I would consider a cooler for storage built now. Then save the remainder off the 100 that you didn't spend and in a few weeks/months when you have the cash buy a higher quality desktop for presentation/aesthetics. 

(Possibly a smaller count since it would be cheaper but you'd have the cooler in the closet for storage.) Just my $0.2 also what I am doing myself.


----------



## rocketmann82

I have two desktops (125 & 100 count) and both are so full I couldn't shove another cigar in if I tried. They filled up before I knew what happened and rather than buy another humi, I just went with a large tuppidor. It's cheap, it works well, holds a lot of sticks and I have what I would have spent on a cabinet to buys more sticks with. Cuban Crafters sells pretty decent humi's for what your wanting to spend. I would also plan on getting a good Hydrometer and some beads/kitty litter while you are at it. After that, if looks are not an issue, I would go with a cooler/large tuppidor for bulk storage. Just my 2 cents for what it's worth, good luck on whatever you decide.


----------



## Blackham

May I suggest a Daniel Marshall Humidor? I`m sure it would be a great looking addition to your living room. Yes it is way over your budget you might think, but for an extra few hundred dollars you are buying yourself some comfortable sleep over the 5, 10, 20 years. Let me tell you it is a lot of stress to worry about some stupid numbers on your hygrometer every 2 hours, and I know you got other hobbies as well as work, family and social life, you don`t want to spend a huge amount of time on just maintaining the RH. You are investing on a tool that helps you to do the work, and part of the investment is to give you a peace of mind, If I have a car that requires service every 2 hours I`ll rather take the bus. This is coming from a DM owner,I have an Ambiente black matte 150ct sitting in my living for 2 years, it looks great, works great, only thing I need to do is refill the humidifer bi-weekly and occasionally wipe the dust off the humidor surface. 

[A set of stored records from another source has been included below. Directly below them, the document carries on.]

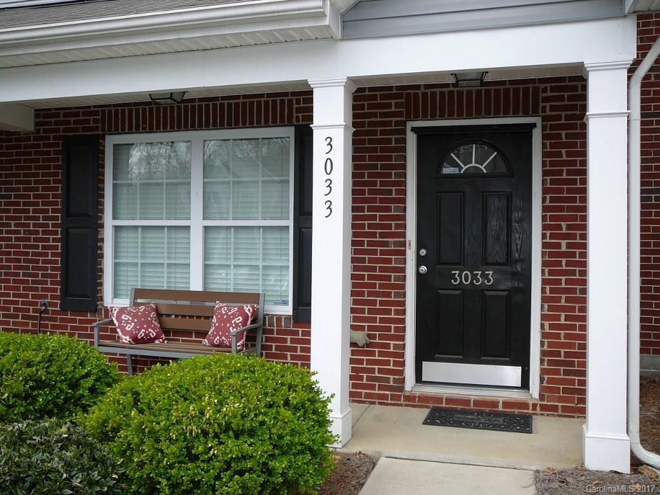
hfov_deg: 52.6
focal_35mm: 35
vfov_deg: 40.7
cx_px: 330
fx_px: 667
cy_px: 248
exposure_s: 1/400
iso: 80
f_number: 2.8
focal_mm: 5.2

If you think a DM humidor is still way out of your budget, I`ve heard Ashton makes good humidors, but never had first hand experience on them.


----------



## drscott

I found my wine cooler on CList for $80


----------



## johnb

i've been looking on CL and cant find anything


----------



## drscott

My basement never gets above 70 so I could use any type. I was going to get a cooler until I found it.


----------



## aroma

I started a thread a couple of days ago that's related to humidor performance: How thick is the bottom of your humidor?

If any of you have the time and inclination, I'd be interested in how your humidors measure up. If it interests you, please post in that thread. I'd be especially interested in measurements for some of the Cuban Crafters humidors. Thanks.


----------